### DATASET EXTRACT ###

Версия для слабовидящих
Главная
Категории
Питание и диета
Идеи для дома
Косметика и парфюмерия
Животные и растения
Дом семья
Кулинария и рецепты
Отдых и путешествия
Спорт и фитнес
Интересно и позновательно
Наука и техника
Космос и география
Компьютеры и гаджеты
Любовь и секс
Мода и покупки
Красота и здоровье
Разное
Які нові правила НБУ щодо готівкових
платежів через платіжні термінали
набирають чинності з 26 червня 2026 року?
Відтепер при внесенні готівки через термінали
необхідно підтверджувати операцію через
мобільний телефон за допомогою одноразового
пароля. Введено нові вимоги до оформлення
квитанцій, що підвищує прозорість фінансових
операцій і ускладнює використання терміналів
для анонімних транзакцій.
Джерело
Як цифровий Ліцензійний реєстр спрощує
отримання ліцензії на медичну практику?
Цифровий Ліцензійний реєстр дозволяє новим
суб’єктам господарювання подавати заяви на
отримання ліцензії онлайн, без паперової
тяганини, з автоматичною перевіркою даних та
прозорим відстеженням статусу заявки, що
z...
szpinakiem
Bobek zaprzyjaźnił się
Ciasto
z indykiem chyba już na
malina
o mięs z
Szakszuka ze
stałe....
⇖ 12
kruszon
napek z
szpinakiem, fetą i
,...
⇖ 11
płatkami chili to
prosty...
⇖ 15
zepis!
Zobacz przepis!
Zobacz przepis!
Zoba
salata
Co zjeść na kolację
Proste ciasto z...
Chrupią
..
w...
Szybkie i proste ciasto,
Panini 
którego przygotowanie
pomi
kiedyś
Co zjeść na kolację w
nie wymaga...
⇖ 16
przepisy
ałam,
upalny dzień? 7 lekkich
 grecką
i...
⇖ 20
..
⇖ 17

###

» ACTIVITY:
Your answer must be an exact copy of all the entries.

» ANSWER TO THE EXERCISE:
Версия для слабовидящих
Главная
Категории
Питание и диета
Идеи для дома
Косметика и парфюмерия
Животные и растения
Дом семья
Кулинария и рецепты
Отдых и путешествия
Спорт и фитнес
Интересно и позновательно
Наука и техника
Космос и география
Компьютеры и гаджеты
Любовь и секс
Мода и покупки
Красота и здоровье
Разное
Які нові правила НБУ щодо готівкових
платежів через платіжні термінали
набирають чинності з 26 червня 2026 року?
Відтепер при внесенні готівки через термінали
необхідно підтверджувати операцію через
мобільний телефон за допомогою одноразового
пароля. Введено нові вимоги до оформлення
квитанцій, що підвищує прозорість фінансових
операцій і ускладнює використання терміналів
для анонімних транзакцій.
Джерело
Як цифровий Ліцензійний реєстр спрощує
отримання ліцензії на медичну практику?
Цифровий Ліцензійний реєстр дозволяє новим
суб’єктам господарювання подавати заяви на
отримання ліцензії онлайн, без паперової
тяганини, з автоматичною перевіркою даних та
прозорим відстеженням статусу заявки, що
z...
szpinakiem
Bobek zaprzyjaźnił się
Ciasto
z indykiem chyba już na
malina
o mięs z
Szakszuka ze
stałe....
⇖ 12
kruszon
napek z
szpinakiem, fetą i
,...
⇖ 11
płatkami chili to
prosty...
⇖ 15
zepis!
Zobacz przepis!
Zobacz przepis!
Zoba
salata
Co zjeść na kolację
Proste ciasto z...
Chrupią
..
w...
Szybkie i proste ciasto,
Panini 
którego przygotowanie
pomi
kiedyś
Co zjeść na kolację w
nie wymaga...
⇖ 16
przepisy
ałam,
upalny dzień? 7 lekkich
 grecką
i...
⇖ 20
..
⇖ 17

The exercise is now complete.